* _Exercise tasks_:
A: Please rewrite the instruction format text from "The assembly section" up to and including "the = assignment operator.", changing "square brackets" to "curly braces".
B: According to the instruction format text, what must directly precede each example in the assembly section?
C: Decide whether each statement agrees with the instruction format text, answering yes or no and quoting the words that settle it: (i) Optional elements are contained within square brackets. (ii) An example in the assembly section may span several lines. (iii) In a named constant, width is a signed integer.

The assembly section describes how an instruction is represented in textual
assembly language. Quoted strings indicate string literals. Unquoted strings
must match a field from the fields section. Optional elements are contained
within square brackets. Single bit (boolean) values may be represented as
string literals and associated with a field via the = assignment operator.
Assembly specification is terminated wit the ; operator. The assembly
section may also contain an examples subsection. Examples are a single line
of assembly. Each example must be directly preceded by a documentation
comment.
The machine section describes how an instruction is represented in binary
machine language. This is an ordered list of fields. Elements of the list come
in three forms. 1) The name of a field from the fields section. 2) A named
constant of the form name: width = value where name is a string, width
is an unsigned integer specifying the number of bits in the instruction taken
by the element, and value is an unsigned integer specifying the value of the
field. 3) An unused series of bits indicated by _: width, where width is an
unsigned integer specifying the number of bits.

* _Data_:
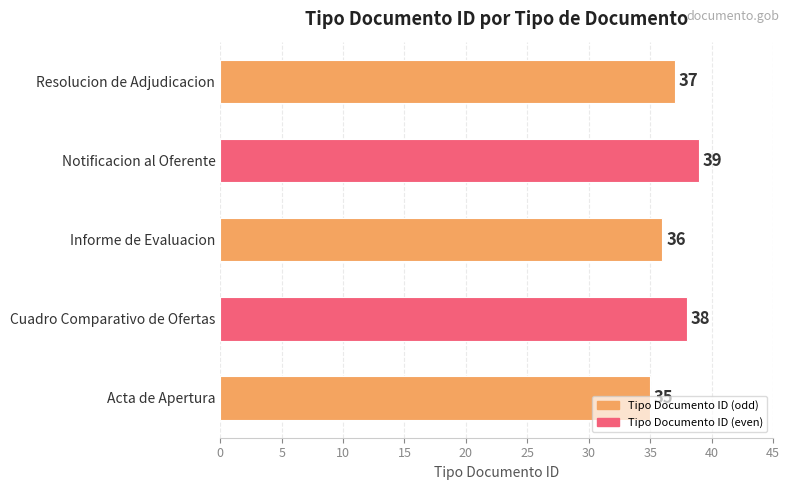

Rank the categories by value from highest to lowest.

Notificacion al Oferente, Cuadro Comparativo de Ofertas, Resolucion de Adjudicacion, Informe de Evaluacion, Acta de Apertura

* * *

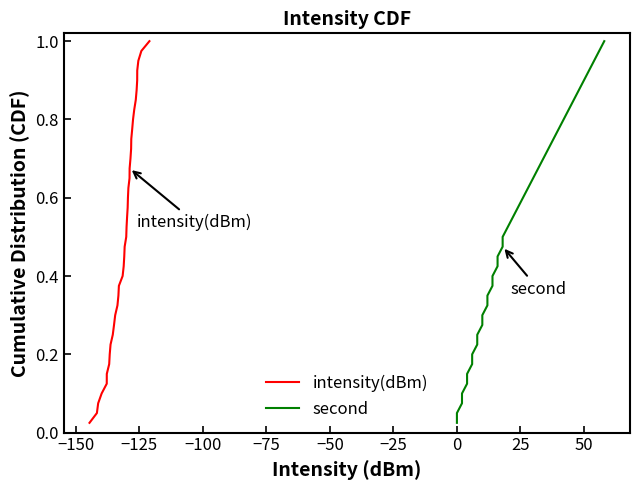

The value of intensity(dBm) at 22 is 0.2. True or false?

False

* _Numbered responses_:
A:
The assembly section describes how an instruction is represented in textual
assembly language. Quoted strings indicate string literals. Unquoted strings
must match a field from the fields section. Optional elements are contained
within curly braces. Single bit (boolean) values may be represented as
string literals and associated with a field via the = assignment operator.

B: A documentation comment.

C:
(i) Yes: "Optional elements are contained within square brackets."
(ii) No: "Examples are a single line of assembly."
(iii) No: "width is an unsigned integer specifying the number of bits in the instruction taken by the element"